** SOURCE RECORDS follows **
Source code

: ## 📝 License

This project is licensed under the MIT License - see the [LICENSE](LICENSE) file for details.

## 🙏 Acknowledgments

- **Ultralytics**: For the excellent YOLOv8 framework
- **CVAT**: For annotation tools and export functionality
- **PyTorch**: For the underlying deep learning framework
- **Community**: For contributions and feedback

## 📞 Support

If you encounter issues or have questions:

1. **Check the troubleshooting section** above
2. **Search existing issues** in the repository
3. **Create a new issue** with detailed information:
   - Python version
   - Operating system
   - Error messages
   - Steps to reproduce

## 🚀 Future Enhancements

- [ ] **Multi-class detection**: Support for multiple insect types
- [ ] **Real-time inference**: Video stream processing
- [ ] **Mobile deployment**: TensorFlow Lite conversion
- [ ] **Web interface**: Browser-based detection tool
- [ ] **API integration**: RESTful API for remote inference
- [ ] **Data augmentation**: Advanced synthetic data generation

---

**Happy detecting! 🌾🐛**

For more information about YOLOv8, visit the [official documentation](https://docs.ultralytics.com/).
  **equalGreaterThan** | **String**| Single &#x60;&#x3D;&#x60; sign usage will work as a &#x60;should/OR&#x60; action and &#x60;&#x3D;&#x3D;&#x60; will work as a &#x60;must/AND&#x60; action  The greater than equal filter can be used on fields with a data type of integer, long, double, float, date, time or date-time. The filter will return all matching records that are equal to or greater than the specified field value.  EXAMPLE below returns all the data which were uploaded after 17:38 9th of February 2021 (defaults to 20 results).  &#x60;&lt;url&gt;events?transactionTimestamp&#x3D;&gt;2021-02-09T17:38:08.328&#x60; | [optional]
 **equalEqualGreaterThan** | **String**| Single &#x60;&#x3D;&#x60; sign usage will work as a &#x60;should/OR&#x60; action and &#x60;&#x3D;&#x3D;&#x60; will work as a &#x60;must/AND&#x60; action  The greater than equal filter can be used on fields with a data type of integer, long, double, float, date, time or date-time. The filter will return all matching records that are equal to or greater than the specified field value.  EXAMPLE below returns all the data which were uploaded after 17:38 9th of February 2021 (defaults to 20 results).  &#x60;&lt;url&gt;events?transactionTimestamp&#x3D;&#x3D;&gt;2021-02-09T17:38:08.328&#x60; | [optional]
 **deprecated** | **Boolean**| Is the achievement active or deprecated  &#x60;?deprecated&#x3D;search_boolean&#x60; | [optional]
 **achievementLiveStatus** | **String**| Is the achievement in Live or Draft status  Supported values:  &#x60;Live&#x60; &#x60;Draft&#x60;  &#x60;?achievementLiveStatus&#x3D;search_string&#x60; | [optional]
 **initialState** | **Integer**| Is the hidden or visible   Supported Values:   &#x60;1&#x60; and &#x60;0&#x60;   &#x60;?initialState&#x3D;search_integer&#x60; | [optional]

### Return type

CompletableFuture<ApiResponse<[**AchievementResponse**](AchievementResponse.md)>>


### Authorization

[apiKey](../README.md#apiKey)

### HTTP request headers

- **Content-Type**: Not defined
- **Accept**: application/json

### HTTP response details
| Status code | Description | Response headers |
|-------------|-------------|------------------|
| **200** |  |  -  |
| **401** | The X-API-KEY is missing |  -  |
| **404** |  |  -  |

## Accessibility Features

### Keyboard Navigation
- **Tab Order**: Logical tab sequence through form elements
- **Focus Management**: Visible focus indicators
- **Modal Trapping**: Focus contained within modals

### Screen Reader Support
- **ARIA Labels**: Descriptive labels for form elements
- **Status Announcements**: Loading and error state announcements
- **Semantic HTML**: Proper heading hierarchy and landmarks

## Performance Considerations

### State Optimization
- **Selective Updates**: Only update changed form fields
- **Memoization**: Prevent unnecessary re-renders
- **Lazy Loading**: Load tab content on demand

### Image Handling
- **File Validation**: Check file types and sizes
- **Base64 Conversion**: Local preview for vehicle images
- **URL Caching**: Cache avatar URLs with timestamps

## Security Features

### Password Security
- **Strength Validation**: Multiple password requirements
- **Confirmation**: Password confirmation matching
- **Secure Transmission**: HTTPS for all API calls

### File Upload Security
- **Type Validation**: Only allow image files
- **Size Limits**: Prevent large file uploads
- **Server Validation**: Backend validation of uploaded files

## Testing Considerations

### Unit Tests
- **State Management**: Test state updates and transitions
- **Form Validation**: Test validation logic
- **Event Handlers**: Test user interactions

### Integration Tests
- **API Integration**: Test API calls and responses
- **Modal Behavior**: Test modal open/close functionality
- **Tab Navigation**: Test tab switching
** End of SOURCE RECORDS **
» **EXERCISE**
The lines from the one containing "- **Server Validation**: Backend" through the last line of the records are the answer; set them down exactly and add nothing.

» **RESULT**
- **Server Validation**: Backend validation of uploaded files

## Testing Considerations

### Unit Tests
- **State Management**: Test state updates and transitions
- **Form Validation**: Test validation logic
- **Event Handlers**: Test user interactions

### Integration Tests
- **API Integration**: Test API calls and responses
- **Modal Behavior**: Test modal open/close functionality
- **Tab Navigation**: Test tab switching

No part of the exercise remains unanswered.